§ **TEXT PASSAGE**
Excuse me for not ignoring the elephant in the room here, but I think that we were all feverishly awaiting a foreseeable end to the pandemic and mentally preparing ourselves for the post-COVID hangover, despite the fact that we had every right to be exhausted and worn out in its aftermath. But that didn’t stop us from bouncing back and just as we were ready to hit the ground running again, totally out of the blue we suddenly found ourselves caught up in the maelstrom of war. For over three months now, Russia has been waging its war of aggression on Ukraine. Talk of World War III is becoming louder, the suffering is getting worse. And COVID? It seems to have been relegated to the side lines. But in a time of overwhelming human suffering and a Cold War 2.0. reality, how is it even possible to keep going and still make fashion that brings joy? That’s assuming that manufacturing and materials can even be secured in the first place. Many brands have their goods produced in Ukraine and Russia was one of the strongest buyers’ markets – two strong pillars that have collapsed overnight. This kind of uncertainty makes it impossible to plan.

§ **ENTRIES SHOWN**
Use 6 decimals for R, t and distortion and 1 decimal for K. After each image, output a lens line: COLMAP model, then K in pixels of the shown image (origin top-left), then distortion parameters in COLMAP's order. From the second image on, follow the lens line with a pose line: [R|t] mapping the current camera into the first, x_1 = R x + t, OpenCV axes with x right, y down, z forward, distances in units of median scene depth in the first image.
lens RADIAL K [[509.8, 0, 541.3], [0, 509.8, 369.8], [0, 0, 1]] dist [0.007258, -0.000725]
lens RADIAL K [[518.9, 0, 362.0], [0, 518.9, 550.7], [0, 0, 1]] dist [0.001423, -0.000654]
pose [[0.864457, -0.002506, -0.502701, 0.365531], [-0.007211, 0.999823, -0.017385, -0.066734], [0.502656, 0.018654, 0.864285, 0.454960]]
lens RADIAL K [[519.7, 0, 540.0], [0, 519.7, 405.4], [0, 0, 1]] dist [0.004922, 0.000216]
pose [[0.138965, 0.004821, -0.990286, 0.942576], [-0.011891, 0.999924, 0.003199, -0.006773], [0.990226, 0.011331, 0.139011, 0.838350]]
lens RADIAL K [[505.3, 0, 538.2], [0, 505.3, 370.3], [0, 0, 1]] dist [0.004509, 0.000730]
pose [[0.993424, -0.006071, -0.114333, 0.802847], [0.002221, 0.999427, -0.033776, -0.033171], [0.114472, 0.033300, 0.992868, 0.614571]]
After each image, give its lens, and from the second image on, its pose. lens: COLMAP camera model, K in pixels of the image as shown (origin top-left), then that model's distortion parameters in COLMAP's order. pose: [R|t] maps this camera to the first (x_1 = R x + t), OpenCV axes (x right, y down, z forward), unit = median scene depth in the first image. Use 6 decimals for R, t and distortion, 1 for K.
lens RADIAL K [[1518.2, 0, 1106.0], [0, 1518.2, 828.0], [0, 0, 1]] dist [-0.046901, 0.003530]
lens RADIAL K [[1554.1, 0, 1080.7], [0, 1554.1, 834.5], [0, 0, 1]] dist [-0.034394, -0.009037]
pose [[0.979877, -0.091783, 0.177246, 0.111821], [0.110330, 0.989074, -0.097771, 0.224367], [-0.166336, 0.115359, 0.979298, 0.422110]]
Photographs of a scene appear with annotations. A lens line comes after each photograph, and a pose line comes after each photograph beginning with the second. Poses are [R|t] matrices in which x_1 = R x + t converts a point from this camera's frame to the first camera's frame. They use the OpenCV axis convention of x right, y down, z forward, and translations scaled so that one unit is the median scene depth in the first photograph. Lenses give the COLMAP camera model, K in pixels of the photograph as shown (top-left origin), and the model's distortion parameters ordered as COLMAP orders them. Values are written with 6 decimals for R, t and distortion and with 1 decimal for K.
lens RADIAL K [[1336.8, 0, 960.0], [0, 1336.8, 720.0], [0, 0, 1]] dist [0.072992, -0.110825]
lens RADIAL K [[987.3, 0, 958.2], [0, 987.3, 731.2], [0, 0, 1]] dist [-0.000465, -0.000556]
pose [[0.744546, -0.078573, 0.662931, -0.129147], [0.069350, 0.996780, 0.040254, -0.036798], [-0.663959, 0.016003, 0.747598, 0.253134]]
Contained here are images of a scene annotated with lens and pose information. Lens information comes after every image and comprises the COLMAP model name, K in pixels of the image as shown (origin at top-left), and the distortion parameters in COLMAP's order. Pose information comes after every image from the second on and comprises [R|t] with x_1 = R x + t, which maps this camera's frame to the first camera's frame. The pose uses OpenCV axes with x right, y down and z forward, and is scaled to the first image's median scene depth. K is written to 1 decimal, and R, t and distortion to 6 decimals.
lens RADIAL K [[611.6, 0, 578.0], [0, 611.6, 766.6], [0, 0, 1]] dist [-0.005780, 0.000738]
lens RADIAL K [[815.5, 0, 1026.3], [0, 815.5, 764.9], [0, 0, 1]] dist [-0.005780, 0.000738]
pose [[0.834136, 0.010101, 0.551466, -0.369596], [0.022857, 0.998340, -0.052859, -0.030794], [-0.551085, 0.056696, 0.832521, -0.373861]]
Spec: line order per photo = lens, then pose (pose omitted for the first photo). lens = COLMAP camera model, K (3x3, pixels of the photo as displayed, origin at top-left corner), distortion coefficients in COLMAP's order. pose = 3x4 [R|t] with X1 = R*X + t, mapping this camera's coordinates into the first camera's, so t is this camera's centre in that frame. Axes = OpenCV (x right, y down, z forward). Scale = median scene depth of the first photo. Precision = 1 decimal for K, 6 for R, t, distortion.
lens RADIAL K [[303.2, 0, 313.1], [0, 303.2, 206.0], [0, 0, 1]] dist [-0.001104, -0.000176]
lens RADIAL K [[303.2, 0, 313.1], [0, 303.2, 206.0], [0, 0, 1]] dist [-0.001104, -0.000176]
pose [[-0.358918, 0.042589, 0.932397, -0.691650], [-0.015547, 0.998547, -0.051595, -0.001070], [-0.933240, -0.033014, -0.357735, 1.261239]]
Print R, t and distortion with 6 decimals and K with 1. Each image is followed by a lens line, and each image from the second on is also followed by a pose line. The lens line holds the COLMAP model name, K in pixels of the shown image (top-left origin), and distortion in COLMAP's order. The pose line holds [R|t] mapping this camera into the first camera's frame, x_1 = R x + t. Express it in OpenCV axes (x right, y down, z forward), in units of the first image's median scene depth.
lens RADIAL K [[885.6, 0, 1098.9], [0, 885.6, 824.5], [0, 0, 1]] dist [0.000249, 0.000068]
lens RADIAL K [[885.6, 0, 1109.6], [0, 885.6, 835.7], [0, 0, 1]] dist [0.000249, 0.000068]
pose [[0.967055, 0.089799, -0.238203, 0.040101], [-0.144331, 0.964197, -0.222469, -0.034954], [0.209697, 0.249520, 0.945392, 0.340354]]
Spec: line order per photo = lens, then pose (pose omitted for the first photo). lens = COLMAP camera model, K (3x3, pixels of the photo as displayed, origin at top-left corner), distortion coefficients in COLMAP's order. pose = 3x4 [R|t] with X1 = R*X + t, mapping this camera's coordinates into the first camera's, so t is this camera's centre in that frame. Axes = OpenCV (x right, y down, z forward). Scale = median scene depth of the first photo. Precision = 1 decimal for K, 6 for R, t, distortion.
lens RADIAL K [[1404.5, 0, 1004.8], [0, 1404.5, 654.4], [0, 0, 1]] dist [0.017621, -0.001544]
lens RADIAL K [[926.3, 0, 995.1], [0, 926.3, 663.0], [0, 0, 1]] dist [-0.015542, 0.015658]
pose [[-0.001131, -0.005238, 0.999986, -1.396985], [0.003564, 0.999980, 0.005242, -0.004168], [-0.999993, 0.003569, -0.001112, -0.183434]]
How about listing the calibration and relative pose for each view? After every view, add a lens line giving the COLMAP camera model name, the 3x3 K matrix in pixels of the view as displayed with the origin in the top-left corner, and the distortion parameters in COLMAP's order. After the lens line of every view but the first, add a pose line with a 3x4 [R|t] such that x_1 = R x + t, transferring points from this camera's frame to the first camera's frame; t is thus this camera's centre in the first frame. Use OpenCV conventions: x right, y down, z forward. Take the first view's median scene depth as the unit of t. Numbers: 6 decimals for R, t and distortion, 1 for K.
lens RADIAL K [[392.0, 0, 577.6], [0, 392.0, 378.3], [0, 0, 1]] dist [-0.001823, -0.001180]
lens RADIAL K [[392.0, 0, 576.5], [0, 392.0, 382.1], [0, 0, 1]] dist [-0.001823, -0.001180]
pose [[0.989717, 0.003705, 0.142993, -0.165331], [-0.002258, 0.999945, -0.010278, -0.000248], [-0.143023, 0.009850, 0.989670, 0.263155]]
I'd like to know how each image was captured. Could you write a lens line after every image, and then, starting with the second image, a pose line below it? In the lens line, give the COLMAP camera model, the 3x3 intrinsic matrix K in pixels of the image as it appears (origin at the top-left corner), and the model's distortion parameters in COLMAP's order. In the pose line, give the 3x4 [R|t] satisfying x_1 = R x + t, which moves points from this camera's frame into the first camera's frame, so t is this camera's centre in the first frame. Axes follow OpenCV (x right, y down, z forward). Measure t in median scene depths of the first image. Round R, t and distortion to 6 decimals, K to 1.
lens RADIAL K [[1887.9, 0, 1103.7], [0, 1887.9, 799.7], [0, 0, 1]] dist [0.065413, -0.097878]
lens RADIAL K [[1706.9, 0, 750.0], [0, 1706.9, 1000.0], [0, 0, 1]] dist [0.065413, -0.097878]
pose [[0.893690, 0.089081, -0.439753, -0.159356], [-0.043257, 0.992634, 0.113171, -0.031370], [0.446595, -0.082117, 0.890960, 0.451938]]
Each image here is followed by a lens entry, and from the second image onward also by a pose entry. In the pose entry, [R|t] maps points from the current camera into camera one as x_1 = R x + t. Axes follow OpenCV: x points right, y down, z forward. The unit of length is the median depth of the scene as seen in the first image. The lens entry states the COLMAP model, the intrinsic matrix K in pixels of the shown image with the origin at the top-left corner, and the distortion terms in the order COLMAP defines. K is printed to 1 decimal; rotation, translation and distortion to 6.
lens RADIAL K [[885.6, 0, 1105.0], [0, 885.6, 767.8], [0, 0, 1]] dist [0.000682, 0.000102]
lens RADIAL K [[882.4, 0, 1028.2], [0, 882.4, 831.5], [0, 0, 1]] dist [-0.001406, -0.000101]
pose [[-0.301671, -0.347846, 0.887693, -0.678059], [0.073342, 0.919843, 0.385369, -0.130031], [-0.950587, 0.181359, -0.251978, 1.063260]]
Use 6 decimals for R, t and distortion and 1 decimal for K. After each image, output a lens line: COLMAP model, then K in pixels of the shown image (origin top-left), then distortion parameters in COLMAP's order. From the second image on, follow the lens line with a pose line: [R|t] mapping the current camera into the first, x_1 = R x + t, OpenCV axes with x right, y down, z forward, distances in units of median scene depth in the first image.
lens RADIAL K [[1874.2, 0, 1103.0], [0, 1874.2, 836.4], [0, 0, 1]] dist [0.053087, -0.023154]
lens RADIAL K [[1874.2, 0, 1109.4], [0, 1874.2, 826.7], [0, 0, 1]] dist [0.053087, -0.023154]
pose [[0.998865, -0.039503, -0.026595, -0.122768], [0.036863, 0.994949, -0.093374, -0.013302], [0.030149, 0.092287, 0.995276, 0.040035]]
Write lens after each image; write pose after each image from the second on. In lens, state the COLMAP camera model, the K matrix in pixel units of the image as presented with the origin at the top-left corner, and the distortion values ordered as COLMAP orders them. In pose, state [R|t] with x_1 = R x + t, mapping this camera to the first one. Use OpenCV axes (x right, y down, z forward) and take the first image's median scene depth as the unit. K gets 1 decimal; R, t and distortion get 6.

§ **TASK DETAILS**
According to the passage on fashion and the war, how long has Russia been waging its war of aggression on Ukraine?

§ **EXERCISE RESPONSE**
For over three months.